Wanted man Gregory McPeake had one last cigarette as he grappled with police before dying during an arrest at Napier's Westshore Beach.
The moment was shown yesterday in Taser-camera images shown to a jury in Napier District Court on the second day of a trial in which four Hawke's Bay police officers are each charged with assaulting Mr McPeak with a weapon.
Judge Phillip Cooper, Crown prosecutor Ben Vanderkolk and defence counsel have all stressed there was no causal link between the death and anything any of the officers did in the incident that developed when he was ordered to get out of his vehicle in a beachfront car park just north of the Westshore Surf Life Saving Club just before 12.50am on March 13, 2015.

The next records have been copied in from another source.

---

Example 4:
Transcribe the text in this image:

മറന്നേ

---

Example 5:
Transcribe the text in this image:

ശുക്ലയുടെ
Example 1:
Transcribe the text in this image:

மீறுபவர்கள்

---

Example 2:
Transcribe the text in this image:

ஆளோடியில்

The officers, who have interim name suppression, each deny excessive force was used in the arrest and that their actions were reasonable and proportionate to what they knew about Mr McPeake and his circumstances at the time.

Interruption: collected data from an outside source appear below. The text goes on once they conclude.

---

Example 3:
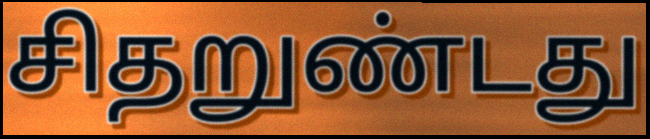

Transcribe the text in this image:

சிதறுண்டது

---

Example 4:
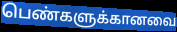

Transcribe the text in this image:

பெண்களுக்கானவை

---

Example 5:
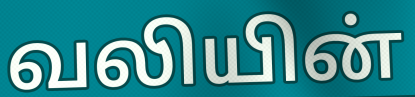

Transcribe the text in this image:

வலியின்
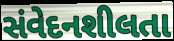
સંવેદનશીલતા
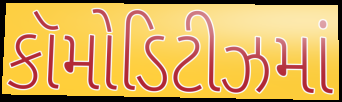
કૉમોડિટીઝમાં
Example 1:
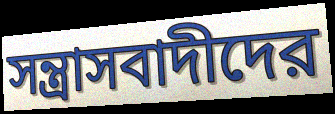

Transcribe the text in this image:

সন্ত্রাসবাদীদের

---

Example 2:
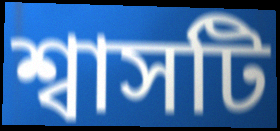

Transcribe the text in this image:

শ্বাসটি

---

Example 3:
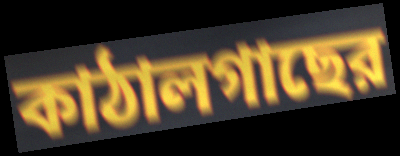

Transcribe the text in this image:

কাঠালগাছের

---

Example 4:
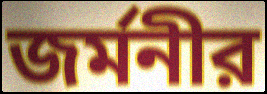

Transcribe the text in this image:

জর্মনীর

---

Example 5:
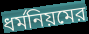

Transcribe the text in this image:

ধর্মনিয়মের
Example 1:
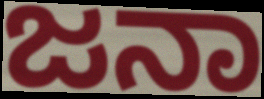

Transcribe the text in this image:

ಜನಾ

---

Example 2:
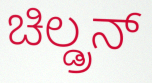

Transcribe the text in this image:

ಚಿಲ್ಡ್ರನ್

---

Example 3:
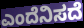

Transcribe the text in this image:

ಎಂದೆನಿಸದೆ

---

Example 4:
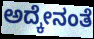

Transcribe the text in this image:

ಅದ್ಕೇನಂತೆ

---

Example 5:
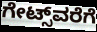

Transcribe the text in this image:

ಗೇಟ್ಸ್‌ವರೆಗೆ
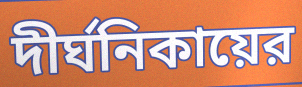
দীর্ঘনিকায়ের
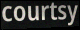
courtsy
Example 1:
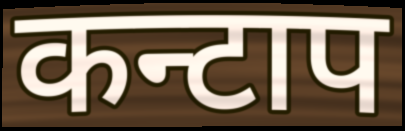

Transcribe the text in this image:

कन्टाप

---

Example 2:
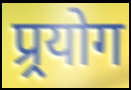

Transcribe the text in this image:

प्र्रयोग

The images, from two Taser X2s used to shoot electronic probes into the vehicle, show the 179kg Mr McPeake sitting at the driver's wheel after police smashed the windows when there were no responses to loud-hailer calls telling him he was under arrest and had to get out of the vehicle and surrender.
The images show him lighting the cigarette before being struck by the probes fired from separate Tasers either side of the vehicle, reeling in pain as he was also spotted with OC Spray and bitten by police dogs trying to make him get out.

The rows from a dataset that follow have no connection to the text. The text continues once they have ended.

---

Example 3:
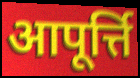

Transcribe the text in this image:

आपूर्त्ति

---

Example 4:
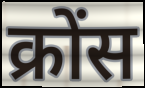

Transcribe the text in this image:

क्रोंस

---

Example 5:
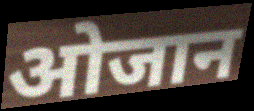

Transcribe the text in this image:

ओजान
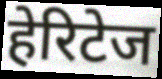
हेरिटेज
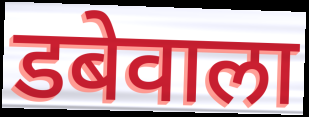
डबेवाला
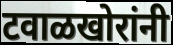
टवाळखोरांनी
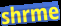
shrme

He eventually fell out, became unresponsive as police tried to secure his hands behind his back, and died at the scene despite first aid from police and paramedics.
Police had been wanting 53-year-old Mr McPeake since he attacked his parents, aged in their 70s, at their home in Prospect Rd about six-and-a-half hours before he was found.
Earlier yesterday, daughter Bianca, who was in New Plymouth at the time and unaware her father was in Hawke's Bay until police contacted her in his hours on the run, told of the lengthy estrangement of her father from his parents.
On the night she was concerned he may have had his crossbow with him.
Later she would tell an officer her father had told her that if he ever became terminally ill he would kill his parents and park near the water to die.
She was aware he had a heart condition, for which he used an oral spray when he was having difficulties.
The last moments were also related in court by Westshore residents awoken by vehicles and police staff arriving in the vicinity of the car park - one confessing in court to being a "rubber-necker" and another saying she opened a door to a veranda to see what was going on as she told her husband: "If we're going to be nosey, we may as well do it properly."
They heard police appealing to the occupant of a vehicle parked at the reserve.
When there was no response, a group of police advanced on the car from either side, residents hearing smashing of glass, a "pop-pop-pop" and a woman yelling "Taser. Taser. Taser," residents said.
Moments later the scene went quiet, and soon afterwards other emergency service vehicles began to arrive.